On Sept. 28, 2010, Franzese was standing outside his apartment building on Second Avenue in the East Village when an air conditioner fell from a sixth- story window, bouncing off an awning and striking him in the head.

“He was in a coma two weeks,” the lawyer said of Franzese, a decorated Vietnam War vet in his 60s. “And then in the hospital, while he was still in a coma, he had a heart attack.”

“Somehow,” the lawyer added, “he lived.”

Franzese stuck around long enough to get nine months of rehab and to file a $21 million liability lawsuit against landlord Zear, LLC, building manager Zenon Chernyk and the property’s insurers.

But about a year ago, Franzese vanished, his lawyer said, without bothering to sign the papers needed to pocket an unrelated, $25,000 rent-dispute settlement with his landlord.

“I don’t know what happened to him,” Shaw told The Post by phone, after Manhattan Supreme Court Justice Richard Braun ruled yesterday that he has only a few more months to subpoena medical records in hopes of finding Franzese. After that, the whole case gets dismissed.

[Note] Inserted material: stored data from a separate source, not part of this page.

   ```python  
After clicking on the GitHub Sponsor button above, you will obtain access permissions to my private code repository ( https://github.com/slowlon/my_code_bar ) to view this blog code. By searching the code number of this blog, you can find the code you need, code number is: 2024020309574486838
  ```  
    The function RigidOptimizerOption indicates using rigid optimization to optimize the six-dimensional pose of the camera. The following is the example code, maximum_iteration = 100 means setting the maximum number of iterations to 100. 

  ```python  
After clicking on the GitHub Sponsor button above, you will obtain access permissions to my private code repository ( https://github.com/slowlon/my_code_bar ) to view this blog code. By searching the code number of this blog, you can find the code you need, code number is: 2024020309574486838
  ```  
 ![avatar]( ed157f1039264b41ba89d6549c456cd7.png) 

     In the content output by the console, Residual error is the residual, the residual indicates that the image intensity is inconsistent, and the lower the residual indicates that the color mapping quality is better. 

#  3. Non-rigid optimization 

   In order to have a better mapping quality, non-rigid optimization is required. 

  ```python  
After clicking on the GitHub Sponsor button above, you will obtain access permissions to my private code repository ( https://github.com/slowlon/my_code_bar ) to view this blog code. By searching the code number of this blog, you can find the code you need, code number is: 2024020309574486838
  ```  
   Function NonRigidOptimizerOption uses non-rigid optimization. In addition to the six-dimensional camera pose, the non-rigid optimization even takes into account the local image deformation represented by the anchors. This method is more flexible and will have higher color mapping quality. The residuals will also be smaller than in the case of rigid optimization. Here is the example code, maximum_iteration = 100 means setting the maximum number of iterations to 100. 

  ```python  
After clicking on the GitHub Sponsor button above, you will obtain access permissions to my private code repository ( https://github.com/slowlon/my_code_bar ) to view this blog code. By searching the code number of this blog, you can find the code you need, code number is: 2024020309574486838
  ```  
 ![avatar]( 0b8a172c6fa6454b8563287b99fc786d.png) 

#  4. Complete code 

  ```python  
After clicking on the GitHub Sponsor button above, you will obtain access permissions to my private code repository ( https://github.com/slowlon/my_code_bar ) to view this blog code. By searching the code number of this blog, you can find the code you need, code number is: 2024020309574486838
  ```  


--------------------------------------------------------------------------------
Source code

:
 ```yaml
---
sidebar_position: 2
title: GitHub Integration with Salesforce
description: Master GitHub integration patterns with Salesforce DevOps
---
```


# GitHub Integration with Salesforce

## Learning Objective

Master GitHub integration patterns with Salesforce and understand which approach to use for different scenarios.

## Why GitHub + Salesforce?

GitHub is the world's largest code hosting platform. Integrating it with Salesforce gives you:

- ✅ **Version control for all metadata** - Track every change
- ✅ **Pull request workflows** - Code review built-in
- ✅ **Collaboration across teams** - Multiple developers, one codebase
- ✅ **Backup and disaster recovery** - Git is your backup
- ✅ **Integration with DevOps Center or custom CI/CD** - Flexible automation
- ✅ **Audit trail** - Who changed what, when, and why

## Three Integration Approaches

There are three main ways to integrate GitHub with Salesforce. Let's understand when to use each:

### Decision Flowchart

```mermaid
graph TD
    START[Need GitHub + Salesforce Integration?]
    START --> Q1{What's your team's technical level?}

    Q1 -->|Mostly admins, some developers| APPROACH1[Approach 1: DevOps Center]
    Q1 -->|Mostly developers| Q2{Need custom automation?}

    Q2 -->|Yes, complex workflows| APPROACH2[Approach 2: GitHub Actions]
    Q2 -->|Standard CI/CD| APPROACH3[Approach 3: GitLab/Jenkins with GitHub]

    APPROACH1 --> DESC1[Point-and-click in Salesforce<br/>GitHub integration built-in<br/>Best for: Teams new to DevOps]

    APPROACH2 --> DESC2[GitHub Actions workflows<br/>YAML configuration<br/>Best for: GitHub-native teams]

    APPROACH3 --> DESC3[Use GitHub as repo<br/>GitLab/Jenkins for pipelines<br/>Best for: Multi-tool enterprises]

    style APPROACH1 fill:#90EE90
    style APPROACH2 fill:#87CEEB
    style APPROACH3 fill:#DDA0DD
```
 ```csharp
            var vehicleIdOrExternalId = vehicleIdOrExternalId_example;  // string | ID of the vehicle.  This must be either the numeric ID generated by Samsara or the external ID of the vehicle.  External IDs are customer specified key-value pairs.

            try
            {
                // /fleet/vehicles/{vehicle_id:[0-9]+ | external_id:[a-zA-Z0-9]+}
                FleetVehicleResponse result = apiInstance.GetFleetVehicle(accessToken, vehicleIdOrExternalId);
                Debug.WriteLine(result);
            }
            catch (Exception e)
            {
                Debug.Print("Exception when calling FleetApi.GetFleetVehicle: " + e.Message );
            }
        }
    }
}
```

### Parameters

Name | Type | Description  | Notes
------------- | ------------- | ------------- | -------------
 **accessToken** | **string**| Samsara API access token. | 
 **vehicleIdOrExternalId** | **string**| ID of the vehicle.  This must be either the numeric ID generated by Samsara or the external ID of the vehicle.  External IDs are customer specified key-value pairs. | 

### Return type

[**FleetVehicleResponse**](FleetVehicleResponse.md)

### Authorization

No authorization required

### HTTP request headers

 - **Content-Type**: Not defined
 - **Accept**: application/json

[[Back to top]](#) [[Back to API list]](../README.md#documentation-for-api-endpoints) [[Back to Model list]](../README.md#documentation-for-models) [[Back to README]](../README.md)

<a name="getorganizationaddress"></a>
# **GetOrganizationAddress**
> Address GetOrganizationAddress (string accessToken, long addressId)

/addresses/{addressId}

“I don’t know if he lost his mind,” the lawyer said. “I mean, who would walk away from $25,000? Not even Donald Trump walks way from $25,000. And who walks away from a million dollars? And even the worst lawyer in New York City could win at least a million dollars in this case.”

Franzese appears to have no family and has definitely not returned to his old address.

“He refused to go back to that apartment because he was scared to death something else might fall on him,” the lawyer said.

If Franzese doesn’t turn up, the property’s insurers will walk away without paying a penny toward the hundreds of thousands of dollars in hospital bills Franzese rang up, through no fault of his own, at two taxpayer-funded hospitals: Bellevue Medical Center and the Veterans Hospital on East 23rd Street.

“If I could speak to him right now, I’d say, first, ‘I hope you’re alive and well,’ and second, ‘It doesn’t have to be me to be the attorney, but you should go forward with this case,’ ” Shaw said. “Do it for the taxpayers. Don’t let this go.”